Omar Khayam was a Persian mathematician, philosopher, poet and astronomer born in 1048 in Nishpur (modern day Iran). Omar started his career by teaching algebra and geometry. One of Khayam's most famous works include a treatise called "Treatise on Demonstration of Problems of Algebra". He also laid the foundation of Pascal's triangles (even though Pascal's Triangle was discussed by al-Karaji, before Omar's time) with his work on triangular array of binomial coefficients. Another major work was titled "Explanations of the Difficulties in the Postulates of  Euclid" It is believe that Omar Khayyam was trying to prove Euclid's parallel postulate when ended up proving the properties of figures in the non-euclidean geometry.

All three men, Archimedes, Brahmagrupta. and Omar Khayam, were revolutionaries of their time, and helped pave the way to modern day mathematics. 

Euclid's proof process

Out of all of the many different disciplines of the sciences, mathematics is the only science that uses the rigorous proof concept. Steven G, Krantz, author of "The History and Concept of Mathematical Proof", said that "There is no other scientific or analytical discipline that uses proof as readily and routinely as does mathematics." Even though there were several well known mathematicians that used some sort of proof concept in their work and findings, for his time, no one quite solidified the bluepring of mathematical proof as fluently as "the Father of Geometry",  Euclid.

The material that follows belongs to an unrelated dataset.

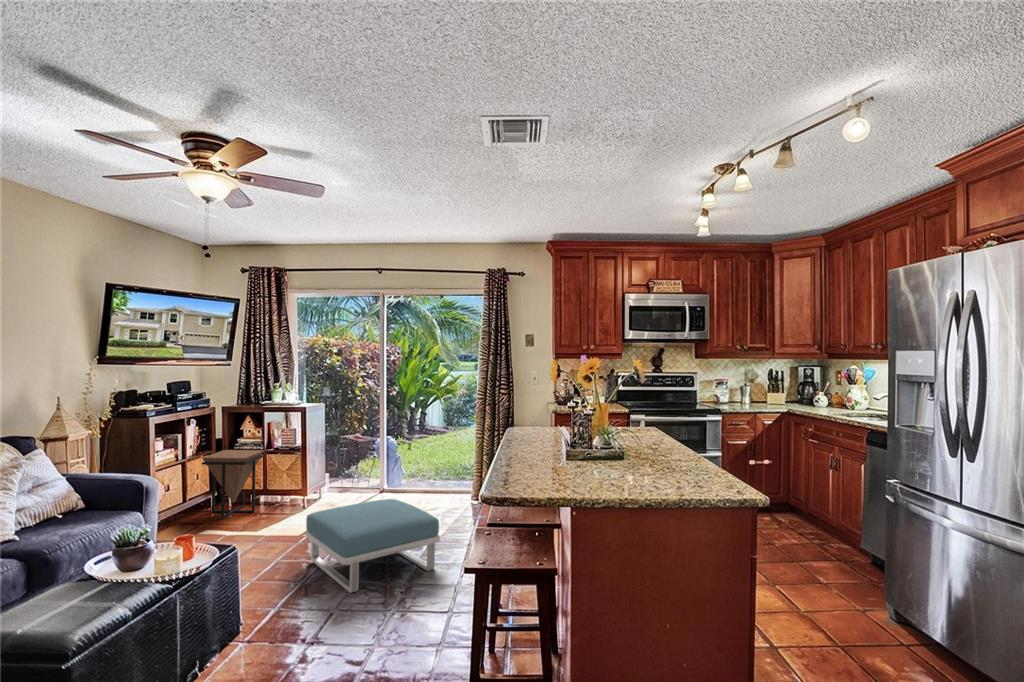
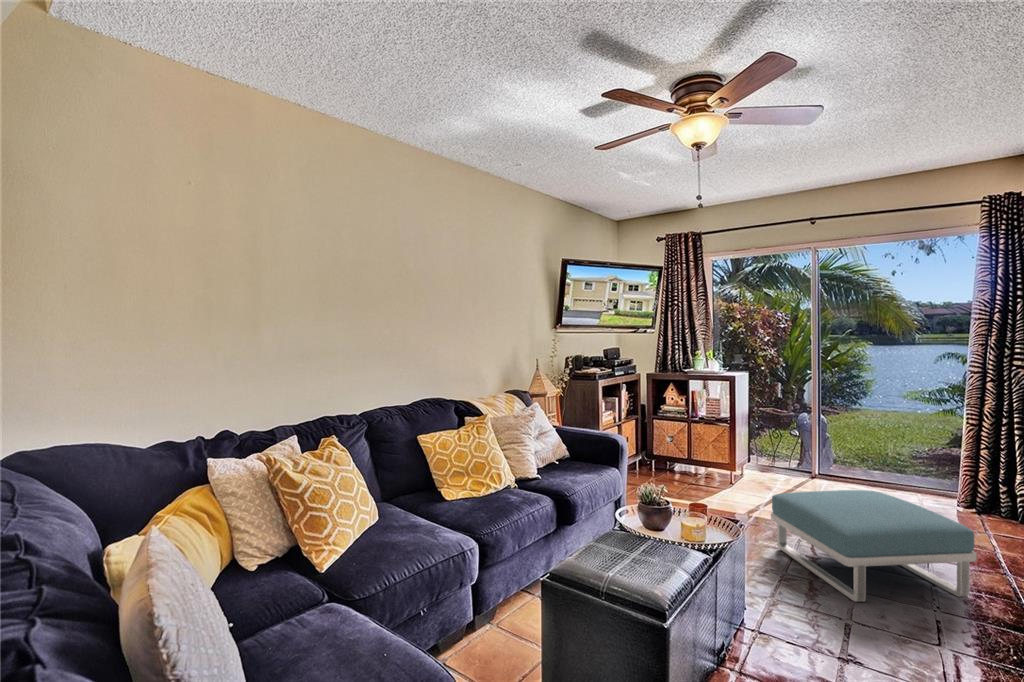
side table: present [202,450,264,519] -> none [634,416,689,483]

It was Euclid of Alexandria (325 BC - 265 BC) who first truly formalized the way that we now think about mathematics. Unlike his predecessors like  Thales (640 B.C.E - 546 B.C.E) who did actually prove some of his theorems in geometry, Euclid was the first person to have definitions, axioms and then theorems, in that particular order. This proving schematic that Euclid followed is mathematics done right. Euclid's process was so powerful that 2300 years later, it is still the way in which many practice mathematics, today.

Euclid's first task was to create definitions that could be used in the proof process. Euclid would use words outside of mathematics to explain particular mathematical "things" that could later on be used in other definitions. For example, Euclid defined a "point" to be "that which has no part"(Dunham, "Journey through Genius"). Since "point" has no been defined, Euclid could now use the term "point" in the process of defining other mathematical "things".

The next step for Euclid was axioms. An axiom is a proposition regarded as self-evident true without proof. "axiom" is a slightly archaic synonym for postulate (mathworld.wolfram.com/Axiom.html). Euclid would formulate axioms using previously created definitions. Once Euclid had a solid foundation of axioms and definitions, he then would start constructing proofs for his theorems.

Euclid's method of proving theorems was always approached from a geometrical perspective, which is only one of many tools used today would working towards proving theorems. Even though the modern day mathematical proof still tends to the traditional form of Euclid that goes back 2300 years, technology and science has advanced so much that there are many, many different methods that can be used today in order to proof a mathematical theorem. For example, while Euclid only used a compass and straightedge as his tools for proving theorems (Dunham, "Journey through Genius"), today, someone might prove a theorem that would consist of a computer calculation, or it could even consist of the construction of a physical model. Furthermore, one's modern day proof method might consist of using a computer simulation or model, or a computer algebra computation using software like Mathematica, Maple, or MatLab. 

Even with all of our technological advances that did not exist during the time of Euclid, no writings or books have had an impact on mathematical thought and exact sciences as has Euclid's Elements. the only other book that has been revered more so then the elements is The Bible, which to me, is astonishing, considering it was written so long ago. Indeed, I would agree, that Euclid is in fact the "Father of Geometry."